So you had Stephen King’s e-mail.

I do and I can tell you the most terrifying thing I have experienced in my life is waking up and seeing an e-mail from him in my inbox. That’s pretty scary.

Since your show has people in different locations surrounded by the mist, how do you balance the story equally between them? Can some episodes spend more time in one place than others?

We don’t necessarily have to spend equal time. It’s not a democratic show dividing the time equally between these little pockets. We go to these pockets when we have the best story to tell there and we have something meaningful to say. We are, in most of the episodes, sort of touching ground in all of them, but I can say that people aren’t going to be staying in places throughout the show. There will be people moving around and people meeting each other and eventually world views colliding as people in different places come up with different theories or just different answers to what they think is going on.

The Mist

Is there more stuff in the mist than there was in the film and novella?

We’re taking a slightly different approach to the mist. We didn’t want to do too much of a monster show. I love the movie and I love that about the movie but we felt for sustaining a long running series, we had to take it in a slightly different direction. We went out and pitched as Ingmar Bergman’s Jaws, which was a joke, of course, but there’s still some truth to the extent that we are less concerned about the shark and more concerned about how people react to the shark. So we did sort of dial it slightly towards more psychological drama and horror than the monster movie homage that was in the original movie.

If it’s different than the monsters from the movie and book, how long before we find out what exactly this mist is?

[Laughs] Well, I can’t tell you that. I can tell you that we know what it is in the writer’s room and that we have answers to everything that goes on. At least for the purpose of season one, it’s more about people looking for answers than the answers themselves. Then, as we go further into the series, we do have actual answers to provide and a mythology behind it.

For the people trapped in the mall, do they find a lot of supplies to survive in the various stores?

That’s one of the things that I found so interesting about using the mall. You have all these stores that sell all these appliances that we go out and buy in real life. When there’s no power anymore, you really don’t need a microwave. You find the very few basic things you need in order to survive. You need food and water. You also need things if you want to example what is going on out there. Without revealing too much, we have people sending a drone out that they found in a store. We utilize the different stores in the mall and use it to create story.

Did you shoot in a working mall?

[We did]. That was kind of crazy, shutting it down and yelling action and regular people walking around and looking. It was fun and it turned out to be a really fun experience. We spend so much time in that mall and everyone were good sports, the shop owners and the people shopping.

DATASET EXTRACT

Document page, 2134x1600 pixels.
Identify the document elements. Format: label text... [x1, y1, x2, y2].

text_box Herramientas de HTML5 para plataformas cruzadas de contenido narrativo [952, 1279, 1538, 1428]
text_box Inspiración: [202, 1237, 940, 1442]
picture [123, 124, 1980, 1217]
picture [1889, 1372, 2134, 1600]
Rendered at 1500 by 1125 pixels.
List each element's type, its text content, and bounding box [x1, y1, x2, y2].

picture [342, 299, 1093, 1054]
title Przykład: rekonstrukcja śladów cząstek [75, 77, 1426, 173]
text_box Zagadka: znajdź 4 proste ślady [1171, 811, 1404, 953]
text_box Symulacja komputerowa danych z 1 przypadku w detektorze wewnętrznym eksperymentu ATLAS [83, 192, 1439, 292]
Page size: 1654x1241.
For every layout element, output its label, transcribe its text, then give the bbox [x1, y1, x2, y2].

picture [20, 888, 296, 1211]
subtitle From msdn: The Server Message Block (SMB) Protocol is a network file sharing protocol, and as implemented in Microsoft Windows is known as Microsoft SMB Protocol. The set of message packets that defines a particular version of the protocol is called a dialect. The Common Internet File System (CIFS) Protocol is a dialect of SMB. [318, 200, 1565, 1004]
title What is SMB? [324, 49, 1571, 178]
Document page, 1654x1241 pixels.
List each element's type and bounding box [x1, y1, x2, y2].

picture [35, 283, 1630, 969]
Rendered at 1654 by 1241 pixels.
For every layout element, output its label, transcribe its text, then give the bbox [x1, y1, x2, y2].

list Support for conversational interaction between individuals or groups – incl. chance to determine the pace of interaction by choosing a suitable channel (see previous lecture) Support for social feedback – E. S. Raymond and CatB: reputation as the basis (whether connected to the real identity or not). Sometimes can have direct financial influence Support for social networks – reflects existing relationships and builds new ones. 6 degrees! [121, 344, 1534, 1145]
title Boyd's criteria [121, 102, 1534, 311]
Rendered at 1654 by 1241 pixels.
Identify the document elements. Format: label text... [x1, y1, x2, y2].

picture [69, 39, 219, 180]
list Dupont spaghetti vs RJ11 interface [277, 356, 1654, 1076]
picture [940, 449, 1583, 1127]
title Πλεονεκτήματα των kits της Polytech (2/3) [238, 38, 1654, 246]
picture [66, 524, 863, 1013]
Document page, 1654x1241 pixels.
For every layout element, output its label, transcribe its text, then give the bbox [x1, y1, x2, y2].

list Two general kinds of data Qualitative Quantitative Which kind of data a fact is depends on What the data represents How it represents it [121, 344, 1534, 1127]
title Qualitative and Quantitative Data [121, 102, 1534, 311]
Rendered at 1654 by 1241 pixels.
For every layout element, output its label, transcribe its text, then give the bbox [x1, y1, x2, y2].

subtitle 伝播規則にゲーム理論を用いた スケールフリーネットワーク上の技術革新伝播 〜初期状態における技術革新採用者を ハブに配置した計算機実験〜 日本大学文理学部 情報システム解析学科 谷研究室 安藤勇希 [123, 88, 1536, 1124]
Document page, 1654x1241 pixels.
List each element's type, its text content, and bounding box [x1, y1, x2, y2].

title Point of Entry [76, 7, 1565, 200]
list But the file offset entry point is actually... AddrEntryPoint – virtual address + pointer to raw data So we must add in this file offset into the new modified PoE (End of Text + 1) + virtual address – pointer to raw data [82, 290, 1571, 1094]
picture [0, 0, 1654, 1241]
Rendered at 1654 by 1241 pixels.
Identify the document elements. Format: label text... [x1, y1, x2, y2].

REQUIRED WORK
Copy a passage from the interview about The Mist word for word. Begin at the words "I do and I can" and stop after "place than others?". The listing is separate material and has no connection to the interview.

SOLUTION
I do and I can tell you the most terrifying thing I have experienced in my life is waking up and seeing an e-mail from him in my inbox. That’s pretty scary.

Since your show has people in different locations surrounded by the mist, how do you balance the story equally between them? Can some episodes spend more time in one place than others?